EXERCISE INSTRUCTIONS
Retype all of the data. Every line must match exactly.
*** Opening of RECORDS ***
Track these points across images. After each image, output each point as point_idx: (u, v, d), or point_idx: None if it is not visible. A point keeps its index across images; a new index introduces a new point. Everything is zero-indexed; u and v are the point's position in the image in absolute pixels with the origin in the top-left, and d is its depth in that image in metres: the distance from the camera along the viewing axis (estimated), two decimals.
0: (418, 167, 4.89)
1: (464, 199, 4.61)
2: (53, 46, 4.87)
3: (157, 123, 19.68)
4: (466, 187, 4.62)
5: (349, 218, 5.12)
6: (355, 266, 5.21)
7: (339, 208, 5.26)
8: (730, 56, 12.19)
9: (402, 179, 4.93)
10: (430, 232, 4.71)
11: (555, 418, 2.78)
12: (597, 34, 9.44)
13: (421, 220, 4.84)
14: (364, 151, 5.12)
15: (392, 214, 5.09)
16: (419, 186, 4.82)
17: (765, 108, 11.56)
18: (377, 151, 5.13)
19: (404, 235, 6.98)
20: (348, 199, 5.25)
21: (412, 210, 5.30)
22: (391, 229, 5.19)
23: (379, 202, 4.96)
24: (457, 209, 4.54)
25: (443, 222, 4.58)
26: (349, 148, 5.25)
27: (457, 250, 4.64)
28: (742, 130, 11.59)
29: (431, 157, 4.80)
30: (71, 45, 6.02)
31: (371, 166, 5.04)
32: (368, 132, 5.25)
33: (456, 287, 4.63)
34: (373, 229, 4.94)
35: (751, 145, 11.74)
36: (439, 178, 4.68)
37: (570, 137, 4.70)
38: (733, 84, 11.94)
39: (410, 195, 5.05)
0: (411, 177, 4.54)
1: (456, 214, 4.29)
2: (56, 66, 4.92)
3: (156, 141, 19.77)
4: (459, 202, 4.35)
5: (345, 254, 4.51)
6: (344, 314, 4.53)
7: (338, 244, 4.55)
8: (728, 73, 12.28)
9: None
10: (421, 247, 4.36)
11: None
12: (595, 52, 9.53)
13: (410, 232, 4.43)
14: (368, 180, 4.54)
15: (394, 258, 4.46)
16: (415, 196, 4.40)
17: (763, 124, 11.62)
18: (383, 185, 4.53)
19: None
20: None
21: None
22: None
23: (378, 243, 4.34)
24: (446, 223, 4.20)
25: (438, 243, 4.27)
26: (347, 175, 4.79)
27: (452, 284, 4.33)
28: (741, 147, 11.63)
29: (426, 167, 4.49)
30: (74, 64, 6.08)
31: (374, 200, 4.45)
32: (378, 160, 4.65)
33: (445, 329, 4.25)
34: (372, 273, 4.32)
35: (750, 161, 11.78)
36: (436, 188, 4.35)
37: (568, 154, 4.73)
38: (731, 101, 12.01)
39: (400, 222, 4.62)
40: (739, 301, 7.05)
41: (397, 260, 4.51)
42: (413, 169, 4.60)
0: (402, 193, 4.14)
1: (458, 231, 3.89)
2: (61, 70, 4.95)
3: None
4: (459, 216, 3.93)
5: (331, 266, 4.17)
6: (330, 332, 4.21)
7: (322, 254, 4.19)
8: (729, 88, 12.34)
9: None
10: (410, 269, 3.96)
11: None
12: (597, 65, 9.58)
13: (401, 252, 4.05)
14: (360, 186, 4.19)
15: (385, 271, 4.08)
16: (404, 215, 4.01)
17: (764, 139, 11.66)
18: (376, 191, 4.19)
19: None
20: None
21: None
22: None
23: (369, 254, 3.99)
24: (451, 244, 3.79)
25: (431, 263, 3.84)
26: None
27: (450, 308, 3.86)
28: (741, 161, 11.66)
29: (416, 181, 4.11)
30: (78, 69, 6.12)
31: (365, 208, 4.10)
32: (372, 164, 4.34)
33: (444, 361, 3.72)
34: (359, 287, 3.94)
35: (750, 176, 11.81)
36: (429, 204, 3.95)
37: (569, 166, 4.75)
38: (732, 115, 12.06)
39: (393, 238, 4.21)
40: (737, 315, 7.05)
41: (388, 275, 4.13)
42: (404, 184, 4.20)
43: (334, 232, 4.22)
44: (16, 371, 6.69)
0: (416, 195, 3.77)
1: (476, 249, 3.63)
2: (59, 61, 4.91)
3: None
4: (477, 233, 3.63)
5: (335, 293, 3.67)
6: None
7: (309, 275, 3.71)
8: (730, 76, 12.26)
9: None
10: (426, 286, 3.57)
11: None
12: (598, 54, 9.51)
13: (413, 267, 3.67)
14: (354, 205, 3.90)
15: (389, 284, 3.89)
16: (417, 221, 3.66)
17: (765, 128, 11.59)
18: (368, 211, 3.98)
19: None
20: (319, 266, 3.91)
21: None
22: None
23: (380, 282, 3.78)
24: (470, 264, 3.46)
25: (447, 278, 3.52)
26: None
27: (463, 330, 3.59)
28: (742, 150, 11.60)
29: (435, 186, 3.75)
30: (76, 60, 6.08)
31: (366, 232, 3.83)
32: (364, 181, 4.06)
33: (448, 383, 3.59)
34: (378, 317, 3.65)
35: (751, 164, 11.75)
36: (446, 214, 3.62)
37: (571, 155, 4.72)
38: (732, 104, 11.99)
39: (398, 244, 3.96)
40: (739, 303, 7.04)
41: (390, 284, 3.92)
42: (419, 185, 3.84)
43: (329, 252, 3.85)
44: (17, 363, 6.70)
*** Close of RECORDS ***
RESULT BELOW
Track these points across images. After each image, output each point as point_idx: (u, v, d), or point_idx: None if it is not visible. A point keeps its index across images; a new index introduces a new point. Everything is zero-indexed; u and v are the point's position in the image in absolute pixels with the origin in the top-left, and d is its depth in that image in metres: the distance from the camera along the viewing axis (estimated), two decimals.
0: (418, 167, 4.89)
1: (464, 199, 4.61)
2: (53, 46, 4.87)
3: (157, 123, 19.68)
4: (466, 187, 4.62)
5: (349, 218, 5.12)
6: (355, 266, 5.21)
7: (339, 208, 5.26)
8: (730, 56, 12.19)
9: (402, 179, 4.93)
10: (430, 232, 4.71)
11: (555, 418, 2.78)
12: (597, 34, 9.44)
13: (421, 220, 4.84)
14: (364, 151, 5.12)
15: (392, 214, 5.09)
16: (419, 186, 4.82)
17: (765, 108, 11.56)
18: (377, 151, 5.13)
19: (404, 235, 6.98)
20: (348, 199, 5.25)
21: (412, 210, 5.30)
22: (391, 229, 5.19)
23: (379, 202, 4.96)
24: (457, 209, 4.54)
25: (443, 222, 4.58)
26: (349, 148, 5.25)
27: (457, 250, 4.64)
28: (742, 130, 11.59)
29: (431, 157, 4.80)
30: (71, 45, 6.02)
31: (371, 166, 5.04)
32: (368, 132, 5.25)
33: (456, 287, 4.63)
34: (373, 229, 4.94)
35: (751, 145, 11.74)
36: (439, 178, 4.68)
37: (570, 137, 4.70)
38: (733, 84, 11.94)
39: (410, 195, 5.05)
0: (411, 177, 4.54)
1: (456, 214, 4.29)
2: (56, 66, 4.92)
3: (156, 141, 19.77)
4: (459, 202, 4.35)
5: (345, 254, 4.51)
6: (344, 314, 4.53)
7: (338, 244, 4.55)
8: (728, 73, 12.28)
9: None
10: (421, 247, 4.36)
11: None
12: (595, 52, 9.53)
13: (410, 232, 4.43)
14: (368, 180, 4.54)
15: (394, 258, 4.46)
16: (415, 196, 4.40)
17: (763, 124, 11.62)
18: (383, 185, 4.53)
19: None
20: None
21: None
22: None
23: (378, 243, 4.34)
24: (446, 223, 4.20)
25: (438, 243, 4.27)
26: (347, 175, 4.79)
27: (452, 284, 4.33)
28: (741, 147, 11.63)
29: (426, 167, 4.49)
30: (74, 64, 6.08)
31: (374, 200, 4.45)
32: (378, 160, 4.65)
33: (445, 329, 4.25)
34: (372, 273, 4.32)
35: (750, 161, 11.78)
36: (436, 188, 4.35)
37: (568, 154, 4.73)
38: (731, 101, 12.01)
39: (400, 222, 4.62)
40: (739, 301, 7.05)
41: (397, 260, 4.51)
42: (413, 169, 4.60)
0: (402, 193, 4.14)
1: (458, 231, 3.89)
2: (61, 70, 4.95)
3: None
4: (459, 216, 3.93)
5: (331, 266, 4.17)
6: (330, 332, 4.21)
7: (322, 254, 4.19)
8: (729, 88, 12.34)
9: None
10: (410, 269, 3.96)
11: None
12: (597, 65, 9.58)
13: (401, 252, 4.05)
14: (360, 186, 4.19)
15: (385, 271, 4.08)
16: (404, 215, 4.01)
17: (764, 139, 11.66)
18: (376, 191, 4.19)
19: None
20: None
21: None
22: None
23: (369, 254, 3.99)
24: (451, 244, 3.79)
25: (431, 263, 3.84)
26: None
27: (450, 308, 3.86)
28: (741, 161, 11.66)
29: (416, 181, 4.11)
30: (78, 69, 6.12)
31: (365, 208, 4.10)
32: (372, 164, 4.34)
33: (444, 361, 3.72)
34: (359, 287, 3.94)
35: (750, 176, 11.81)
36: (429, 204, 3.95)
37: (569, 166, 4.75)
38: (732, 115, 12.06)
39: (393, 238, 4.21)
40: (737, 315, 7.05)
41: (388, 275, 4.13)
42: (404, 184, 4.20)
43: (334, 232, 4.22)
44: (16, 371, 6.69)
0: (416, 195, 3.77)
1: (476, 249, 3.63)
2: (59, 61, 4.91)
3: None
4: (477, 233, 3.63)
5: (335, 293, 3.67)
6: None
7: (309, 275, 3.71)
8: (730, 76, 12.26)
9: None
10: (426, 286, 3.57)
11: None
12: (598, 54, 9.51)
13: (413, 267, 3.67)
14: (354, 205, 3.90)
15: (389, 284, 3.89)
16: (417, 221, 3.66)
17: (765, 128, 11.59)
18: (368, 211, 3.98)
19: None
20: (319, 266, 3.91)
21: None
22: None
23: (380, 282, 3.78)
24: (470, 264, 3.46)
25: (447, 278, 3.52)
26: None
27: (463, 330, 3.59)
28: (742, 150, 11.60)
29: (435, 186, 3.75)
30: (76, 60, 6.08)
31: (366, 232, 3.83)
32: (364, 181, 4.06)
33: (448, 383, 3.59)
34: (378, 317, 3.65)
35: (751, 164, 11.75)
36: (446, 214, 3.62)
37: (571, 155, 4.72)
38: (732, 104, 11.99)
39: (398, 244, 3.96)
40: (739, 303, 7.04)
41: (390, 284, 3.92)
42: (419, 185, 3.84)
43: (329, 252, 3.85)
44: (17, 363, 6.70)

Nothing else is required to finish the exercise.